En visite au Mali et en Centrafrique en ce début d’année 2014, Jean-Yves Le Drian, ministre de la Défense, a invoqué les « responsabilités historiques » de la France en Afrique pour justifier l’intervention de nos forces armées. Ce n’est pas son seul argument, mais ça en est un qu’il ne redoute pas d’utiliser. Pourtant, les risques à invoquer ce rôle historique de la France en Afrique ne manquent pas.

Le premier d’entre eux est de réveiller un débat qui ne cesse d’agiter les historiens de la colonisation et de la décolonisation ainsi que les africanistes de tout poil sur les conséquences de la présence des puissances européennes sur les territoires africains aux XIX° et XX° siècles.

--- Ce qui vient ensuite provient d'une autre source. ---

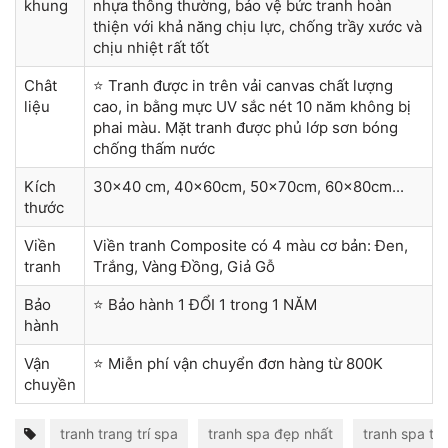
khung
nhựa thông thường, bảo vệ bức tranh hoàn
thiện với khả năng chịu lực, chống trầy xước và
chịu nhiệt rất tốt
Chât
⭐ Tranh được in trên vải canvas chất lượng
liệu
cao, in bằng mực UV sắc nét 10 năm không bị
phai màu. Mặt tranh được phủ lớp sơn bóng
chống thấm nước
Kích
30x40 cm, 40x60cm, 50x70cm, 60x80cm...
thước
Viền
Viền tranh Composite có 4 màu cơ bản: Đen,
tranh
Trắng, Vàng Đồng, Giả Gỗ
Bảo
⭐ Bảo hành 1 ĐỔI 1 trong 1 NĂM
hành
Vận
⭐ Miễn phí vận chuyển đơn hàng từ 800K
chuyền
tranh trang trí spa
tranh spa đẹp nhất
tranh spa th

Ce débat là ne manque pas d’intérêt et ceux qui le mènent le font souvent avec une connaissance pointue qui permet à leurs lecteurs et auditeurs, à l’occasion de ces enjeux d’actualité lourds, de s’instruire un peu. La question du néocolonialisme n’est jamais loin, et si les uns et les autres tentent d’y répondre posément et avec expertise, elle a toute sa place dans le débat.

Pédagogie ministérielle

Le second risque en revanche est que l’appel à l’histoire ne serve en rien la pédagogie ministérielle. Que peut comprendre le téléspectateur qui, au détour de son zapping du soir, tombe sur ces déclarations de Jean-Yves Le Drian répétés en boucle sur I-télé ou BFM TV ? Et même celui qui regarde attentivement son JT de 20H sur TF1 ou France 2 ? Que veulent dire pour eux les mots « responsabilités historiques » de la France en Afrique ?

On peut espérer que les plus de 40 ans ont encore quelques souvenirs de leurs cours d’histoire du lycée sur la colonisation. Ceux-là se souviennent peut-être de la carte des empires européens en Afrique. Mais il y a fort à parier que les plus jeunes n’aient, eux, que des bribes de savoir dans la tête, déconnectées de toute trame chronologique, privées de toute contextualisation, fondées pour l’essentiel sur quelques polémiques qui ont émaillé l’actualité ces dernières années, faites de conflits mémoriels et d’interventions politiques plus ou moins courageuses sur les conséquences de la colonisation et de la décolonisation.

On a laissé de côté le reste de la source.